1. 원하는 컬럼만 추출 - key_id, drawing, word(label)
2. key_id int32형식으로 변환

---


# try 2 : tf.data의 AUTOTUNE, prefetch 기능 확인후 적용 시도

In [27]:
# # preprocess one csv file
# # Function to preprocess data and create a TensorFlow dataset
# def preprocess_data(file_path, columns_to_use, batch_size):
#     # Read CSV file with selected columns
#     df = pd.read_csv(file_path, usecols=columns_to_use)
    
#     # Convert 'object' columns to 'category' data type
#     for col in df.select_dtypes(include=['object']).columns:
#         df[col] = df[col].astype('category')
        
#     # Convert 'int64' columns to 'int32' data type
#     for col in df.select_dtypes(include=['int64']).columns:
#         df[col] = df[col].astype('int32')
    
#     # Convert DataFrame to TensorFlow dataset
#     dataset = tf.data.Dataset.from_tensor_slices(dict(df))
    
#     # Shuffle and batch the dataset
#     dataset = dataset.shuffle(buffer_size=10000).batch(batch_size)
    
#     # Prefetch and autotune for performance optimization
#     dataset = dataset.prefetch(tf.data.experimental.AUTOTUNE)
    
#     return dataset

In [28]:
# Function to preprocess data from multiple CSV files in a folder and create a TensorFlow dataset
def preprocess_data_from_folder(file_paths, columns_to_use, batch_size):
        # Initialize an empty list to store datasets for each CSV file
    datasets = []
    
    # Iterate over each CSV file
    for file_path in file_paths:
        # Read CSV file with selected columns
        df = pd.read_csv(file_path, usecols=columns_to_use)
        
        # Convert 'object' columns to 'category' data type
        for col in df.select_dtypes(include=['object']).columns:
            df[col] = df[col].astype('category')
            
        # Convert 'int64' columns to 'int32' data type
        for col in df.select_dtypes(include=['int64']).columns:
            df[col] = df[col].astype('int32')
        
        # Convert DataFrame to TensorFlow dataset
        dataset = tf.data.Dataset.from_tensor_slices(dict(df))
        
        # Append the dataset to the list
        datasets.append(dataset)
    
    # Concatenate datasets from all CSV files into one dataset
    combined_dataset = tf.data.experimental.sample_from_datasets(datasets)
    
    # Shuffle and batch the combined dataset
    combined_dataset = combined_dataset.shuffle(buffer_size=10000).batch(batch_size)
    
    # Prefetch and autotune for performance optimization
    combined_dataset = combined_dataset.prefetch(tf.data.experimental.AUTOTUNE)
    
    return combined_dataset

In [None]:
# Specify the folder path, columns to use, and batch size
# folder_path = '/aiffel/aiffel/Sidethon/data/train_simplified/'
columns_to_use = ['key_id', 'drawing', 'word']
batch_size = 32

# Preprocess data from folder and create TensorFlow dataset
train_dataset = preprocess_data_from_folder(train_filenames, columns_to_use, batch_size)

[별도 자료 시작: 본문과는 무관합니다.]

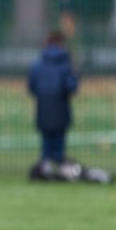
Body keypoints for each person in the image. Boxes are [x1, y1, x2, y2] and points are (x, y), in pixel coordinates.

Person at [27, 29, 78, 170]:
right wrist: (75, 75)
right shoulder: (66, 66)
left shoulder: (37, 65)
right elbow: (72, 87)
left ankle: (46, 168)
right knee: (59, 142)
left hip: (43, 108)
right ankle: (60, 168)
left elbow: (31, 87)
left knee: (46, 142)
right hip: (61, 108)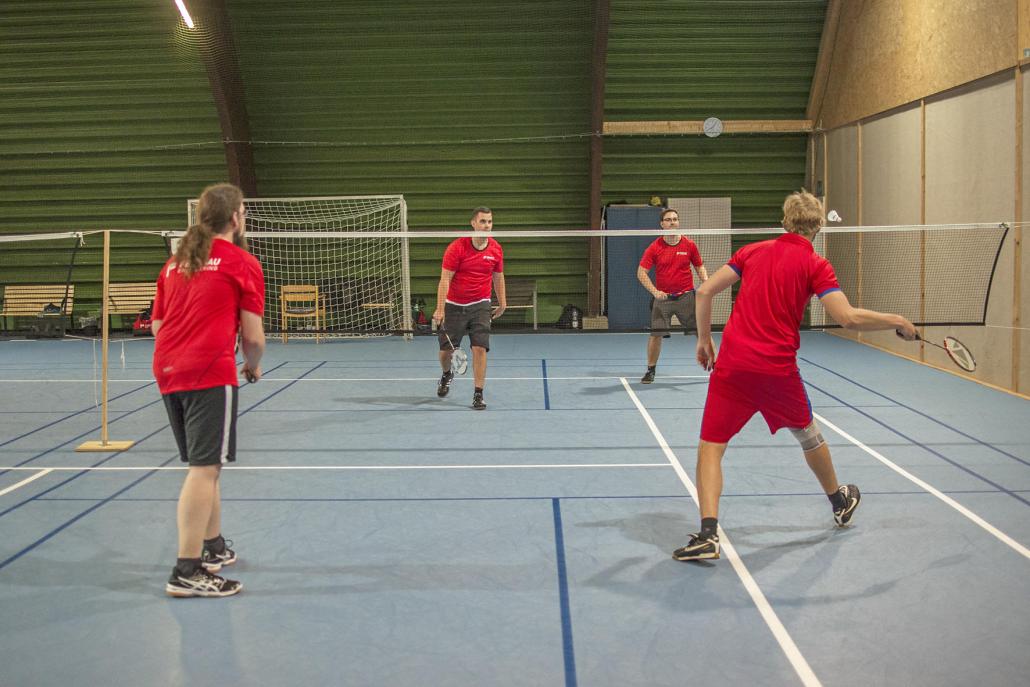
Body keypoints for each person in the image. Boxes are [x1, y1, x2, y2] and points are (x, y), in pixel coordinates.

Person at [673, 190, 916, 561]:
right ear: (818, 226)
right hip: (777, 371)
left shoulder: (751, 252)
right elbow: (847, 317)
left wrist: (705, 341)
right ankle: (838, 501)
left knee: (711, 447)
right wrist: (896, 320)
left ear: (784, 221)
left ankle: (708, 534)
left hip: (734, 365)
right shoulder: (817, 265)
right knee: (807, 433)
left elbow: (704, 290)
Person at [153, 183, 266, 596]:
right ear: (236, 218)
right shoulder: (241, 262)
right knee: (203, 469)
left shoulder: (174, 262)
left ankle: (213, 547)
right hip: (208, 373)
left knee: (206, 465)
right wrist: (252, 368)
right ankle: (187, 570)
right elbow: (253, 338)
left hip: (167, 369)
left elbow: (158, 325)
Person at [432, 206, 506, 410]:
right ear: (473, 223)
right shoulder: (457, 247)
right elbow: (445, 279)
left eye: (490, 221)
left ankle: (478, 394)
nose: (487, 225)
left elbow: (498, 277)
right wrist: (440, 308)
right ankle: (447, 373)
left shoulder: (496, 249)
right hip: (454, 305)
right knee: (446, 351)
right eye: (483, 221)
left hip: (481, 304)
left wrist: (503, 301)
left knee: (480, 348)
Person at [637, 208, 708, 383]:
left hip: (686, 297)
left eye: (675, 219)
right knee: (656, 334)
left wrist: (706, 283)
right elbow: (641, 272)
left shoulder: (689, 244)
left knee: (702, 332)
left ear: (679, 222)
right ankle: (651, 370)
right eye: (668, 220)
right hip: (663, 300)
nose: (672, 222)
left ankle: (718, 366)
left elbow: (699, 266)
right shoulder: (654, 247)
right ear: (662, 224)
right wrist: (655, 292)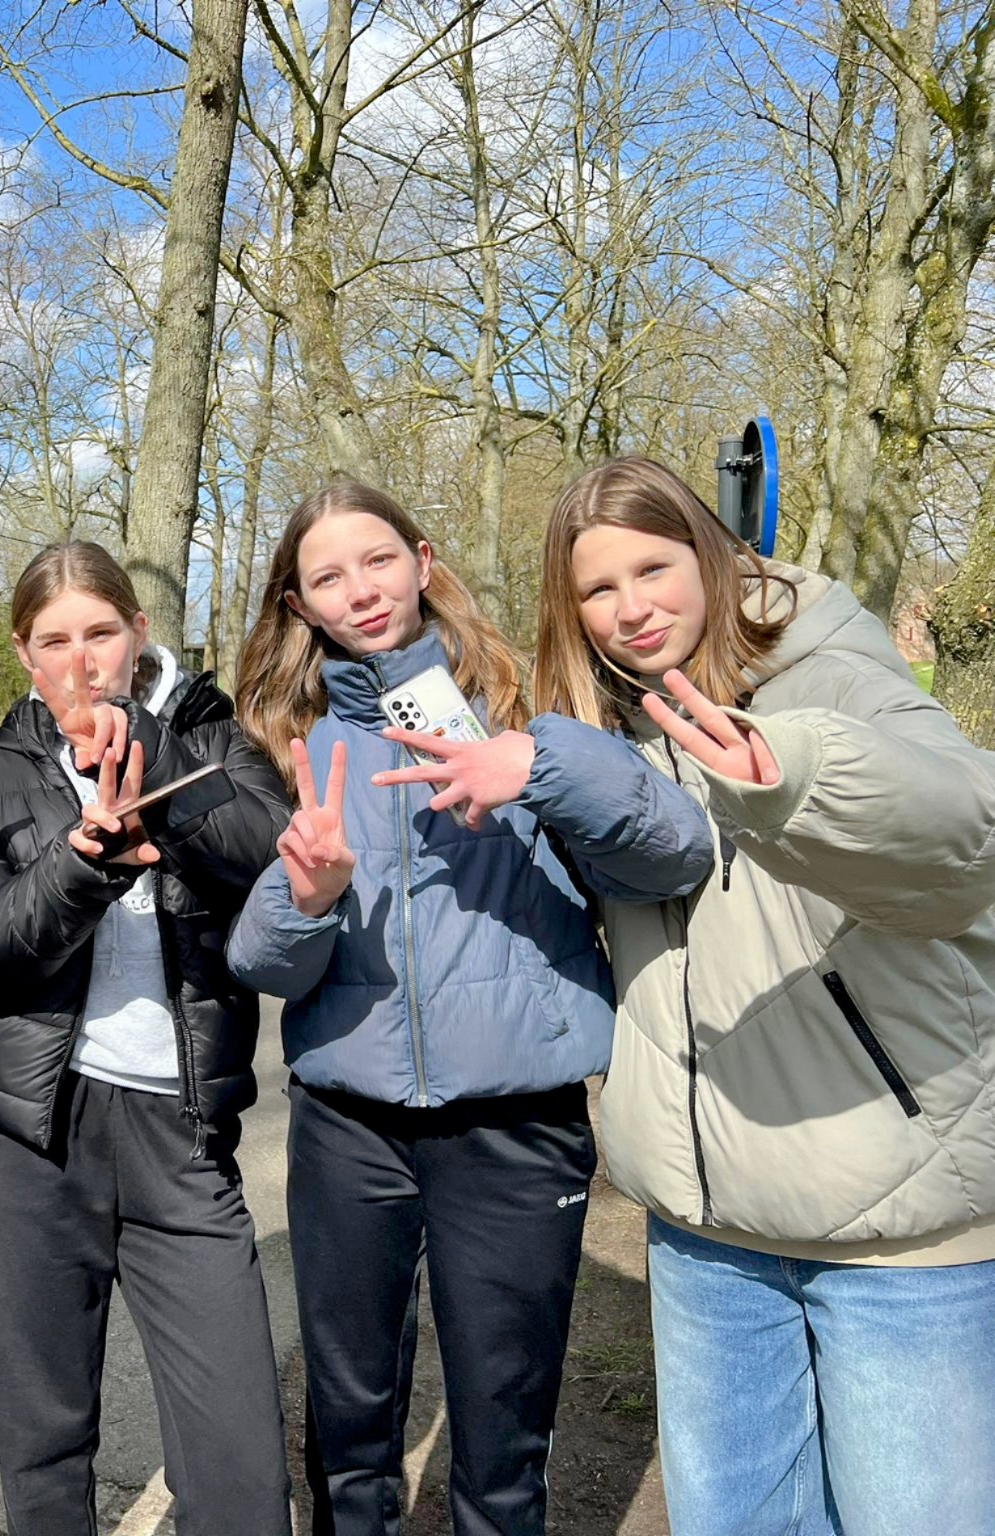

# Iterate over the dataset (for demonstration purposes)
for batch in train_dataset.take(1):
    # Accessing a batch of data
    print("Batch:", batch)

커널이 죽는 문제 발생!

---

# try 3 : tf.data 방식 변경

아래 방식으로 변경
- `tf.data.Dataset.list_files` : to create a dataset of file paths in the folder
- `tf.data.experimental.CsvDataset` : to read and parse CSV records directly within the TensorFlow pipeline
- `tf.cast`: to optimize data types within the pipeline
- `num_parallel_calls` : to process each CSV file in parallel using map


In [22]:
def preprocess_data_from_folder(folder_path, columns_to_use, batch_size):
    # Create a dataset of file paths in the folder
    file_paths_dataset = tf.data.Dataset.list_files(folder_path + '/*.csv')
    
    # Function to process a single CSV file
    def process_file(file_path):
        # Read CSV file
        records = tf.data.experimental.CsvDataset(file_path, record_defaults=[tf.string]*len(columns_to_use), header=True)
        
        # Parse CSV records
        parsed_records = records.map(lambda *x: dict(zip(columns_to_use, x)))
        print(parsed_records)
        
        # Convert data types
        for col in parsed_records:
            if col in ['int64', 'int32']:
                parsed_records[col] = tf.cast(parsed_records[col], tf.int32)
            elif col == 'object':
                parsed_records[col] = tf.cast(parsed_records[col], tf.string)
            else:
                parsed_records[col] = tf.cast(parsed_records[col], tf.float32)
        
        return parsed_records
    
    # Process each CSV file in parallel
    datasets = file_paths_dataset.map(process_file, num_parallel_calls=tf.data.AUTOTUNE)
    
    # Concatenate datasets from all CSV files into one dataset
    combined_dataset = tf.data.experimental.sample_from_datasets(datasets)
    
    # Shuffle and batch the combined dataset
    combined_dataset = combined_dataset.shuffle(buffer_size=10000).batch(batch_size)
    
    # Prefetch for performance optimization
    combined_dataset = combined_dataset.prefetch(tf.data.AUTOTUNE)
    
    return combined_dataset

In [23]:
# Specify the folder path, columns to use, and batch size
columns_to_use = ['key_id', 'drawing', 'word']
batch_size = 32

# Preprocess data from folder and create TensorFlow dataset
train_dataset = preprocess_data_from_folder(TRAIN_PATH, columns_to_use, batch_size)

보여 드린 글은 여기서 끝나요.